In my day, that would’ve worked. In today’s day and age, however…their kid started to cry and ran inside to tell his mommy and daddy. When they confronted us, I pointed out the obvious (the age/weight/height mismatch) told them my son was defending himself after multiple times of their son acting like a bully, and perhaps they out to remove the plank in their own eye before getting indignant with the speck in mine.

So, suffice it to say, I dislike them intensely (and I’m sure the feeling is mutual) but we both are keeping things very frigidly polite.


#6

Yes you stood up to them and people hate that. It had to be done by the sounds of it since a bigger kid was bullying yours. That’s most likely why they are leaving that nasty tasting grape there. If you Tordan their grape then you are biting on the line they are fishing with.


#7

I wonder if you can use something sharp to go into the ground to cut off the root on your side of property, that may slow down the growth. Or is it too hard? It looks like your neighbor doesn’t really care about the vine, they may not even notice the change😛 Then you can grow something like a grape on your side.


#8

I bet a few maypops could finish off that grape eventually if they don’t weed it. You’d have to deal with the spreading on your side though, not sure how deep root barrier would need to be to keep it contained.


#9

I think you’ll just have to keep trimming it. I had a similar situation at my last place. Neighbor had overgrown wisteria & clematis coming over the fence. I constantly trimmed them back but what bothered me most was vermin were nesting in the clematis (which had grown all over his roof, probably messing his shingles up). They would come out at dusk and feast on my fruit & veggies on other side of fence.

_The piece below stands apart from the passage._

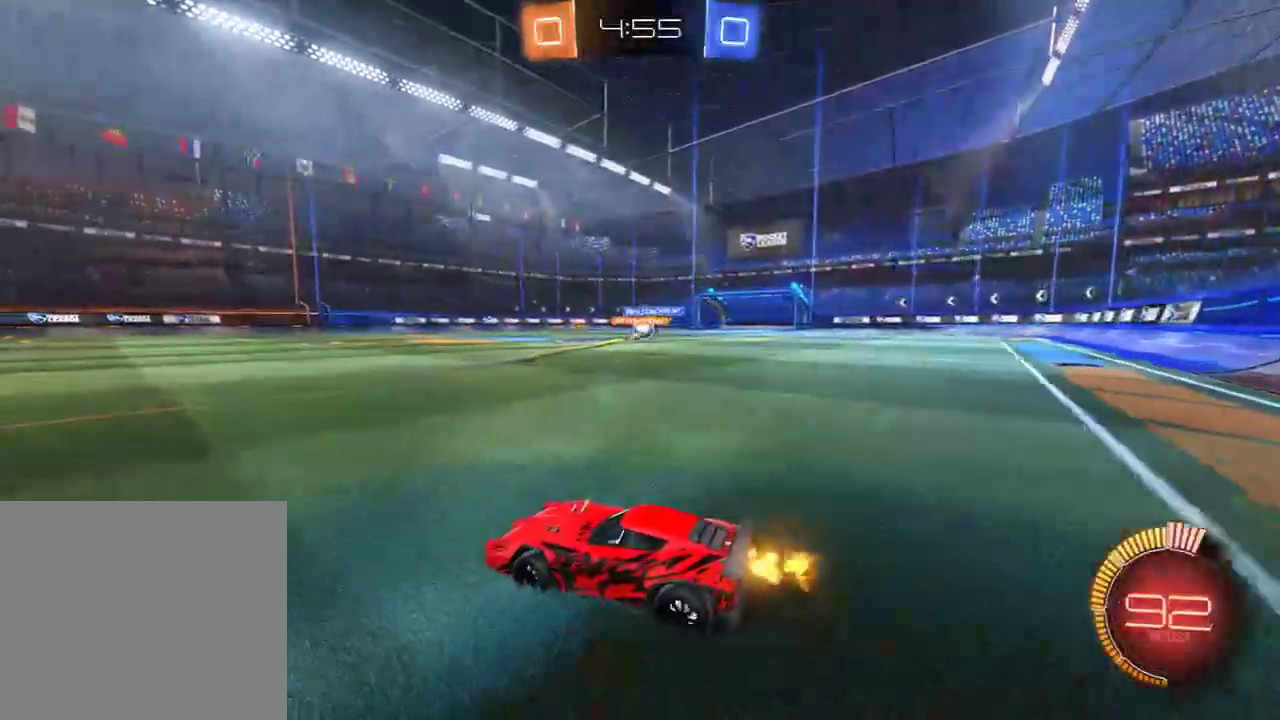
{"buttons": ["B"], "left_stick": "right", "right_stick": "center", "events": [[50, "left_stick", "right"], [417, "R2", "down"], [483, "R2", "up"]]}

The only other thing I can think is say “Hey, I think these plants are spreading disease to my vegetables, since you don’t eat them I’ll remove them AND give you 200$ as a thank you”.

Sometimes money talks.


#10

Difficult situation with no easy answers. If the neighbor is the type that can’t be safely approached to discuss the issue I might be tempted to plant a more aggressive Kiwi but two wrongs could escalate bad feeling. I have an 18v hedge trimmer that can easily be used to keep the muscadine cut back which might be the best means to control the vine without creating issues between neighbors.


#11

Maybe plant your own grape vine on your side and keep it small. But, it gives you cover to spray and when you are spraying you can take care of the fungal issues he is having on his muscadine, keeping it from being a problem with your veggies. Once you hit it a few times, i wouldn’t think it would be too bad of a problem- aren’t muscadines pretty resistant to most issues? I didn’t spray mine at all this year and while normal grapes had issue (even with 1 or 2 sprays), the muscadines were clean with none.

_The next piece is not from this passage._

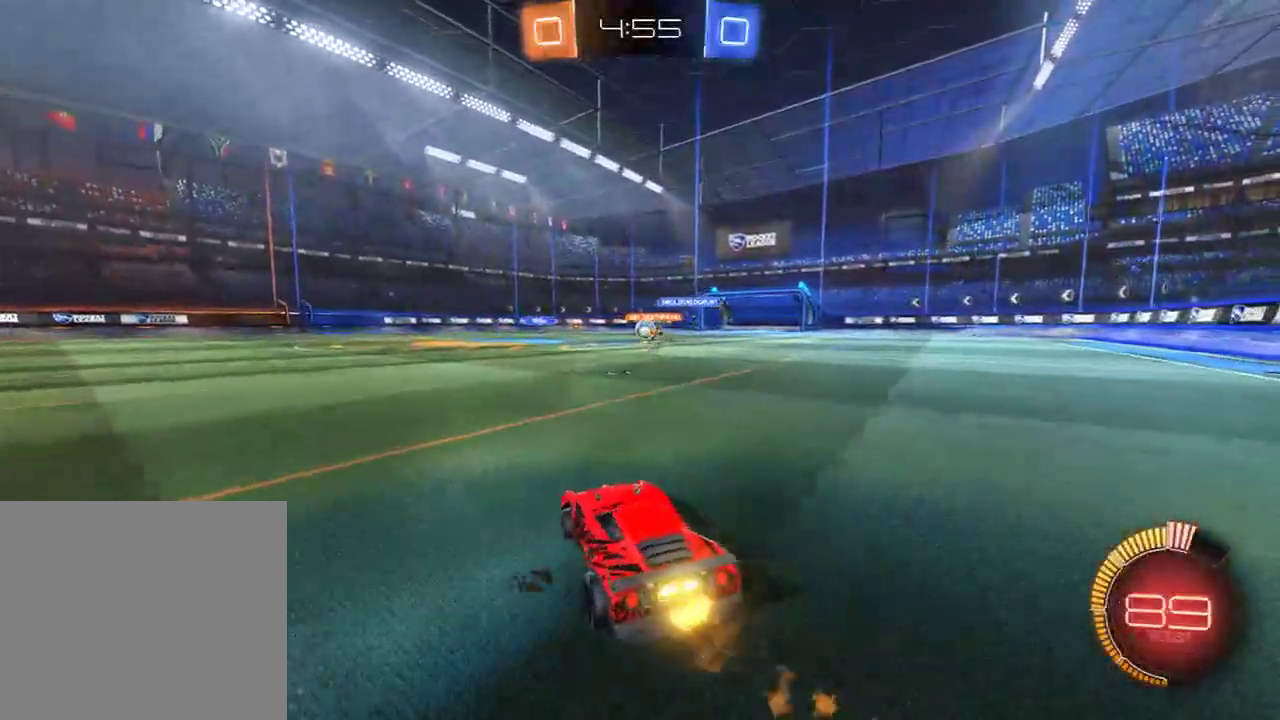
{"buttons": ["B"], "left_stick": "left", "right_stick": "center", "events": [[50, "left_stick", "left"]]}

Are they sending up suckers on your side of the fence? Maybe they share the same root system and will transfer herbicide to the mother plants?


#12

While they are away put some long lasting round up on the main stem as close to the ground as you can get. Make sure you don’t get any on the weeds so it is not obvious. Sorry I have little patience for BS - this is not the right thing to do but then again your dealing with not so nice people.

Not sure what your zoning laws are but put putting up a a second fence might be a n option. Put up an 8 ft high picket fence on your side of the property. Not sure if that will work with the beds you have in place. A solid fence should keep the disease out, you won’t have to see them ands will likely piss them off.


#13

Never bring a muscadine to an actinidia fight!

As a practical matter, what kind of fence is it? I like Bob V’s suggestion about planting something else you can spray as a pretext for hitting the muscadine with the “overspray.” But that only works if it’s the kind of fence you can spray through.

From what you’re saying, it’s sounding like it’s more of a neighbor problem than a vine problem, which definitely complicates things.